I've noticed that CSV class in Ruby has some shortcut interfaces (see http://ruby-doc.org/stdlib-1.9.3/libdoc/csv/rdoc/CSV.html):
CSV { |csv_out| csv_out << %w{my data here} } # to $stdout
CSV(csv = "") { |csv_str| csv_str << %w{my data here} } # to a String
CSV($stderr) { |csv_err| csv_err << %w{my data here} } # to $stderr
CSV($stdin) { |csv_in| csv_in.each { |row| p row } } # from $stdin
Is there a way to do this for my own classes? I am implementing a DSL and that would make code much more cleaner.
It is not a class. It is a method defined on Object
(Although there is also a class called with the same name CSV
). The doc you linked is misleading. This explains it better.

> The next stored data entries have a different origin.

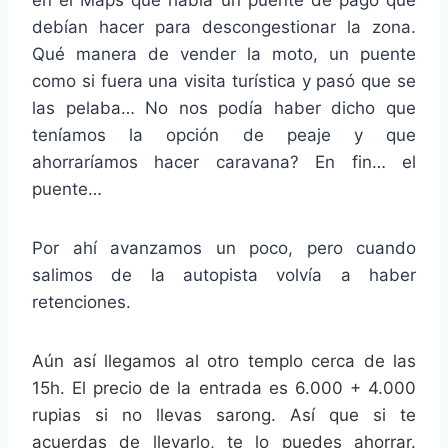
debían hacer para descongestionar la zona.
Qué manera de vender la moto, un puente
como si fuera una visita turística y pasó que se
las pelaba… No nos podía haber dicho que
teníamos la opción de peaje y que
ahorraríamos hacer caravana? En fin… el
puente…
Por ahí avanzamos un poco, pero cuando
salimos de la autopista volvía a haber
retenciones.
Aún así llegamos al otro templo cerca de las
15h. El precio de la entrada es 6.000 + 4.000
rupias si no llevas sarong. Así que si te
acuerdas de llevarlo, te lo puedes ahorrar.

You cannot do it like that with a module, but you can define a method that takes a block.
The example you showed is not a class called without a method. On the opposite, it is a method called without a class. sawa has already explained how it works.
Ruby 2.0 introduced Refinements.
You could refine Object
to add a custom method and use it like in the example from your question.
If you're stuck on Ruby 1.9, you can use monkey patching instead of refining.
But you should think twice because this might make your code more spaghettish, procedural and less object-oriented.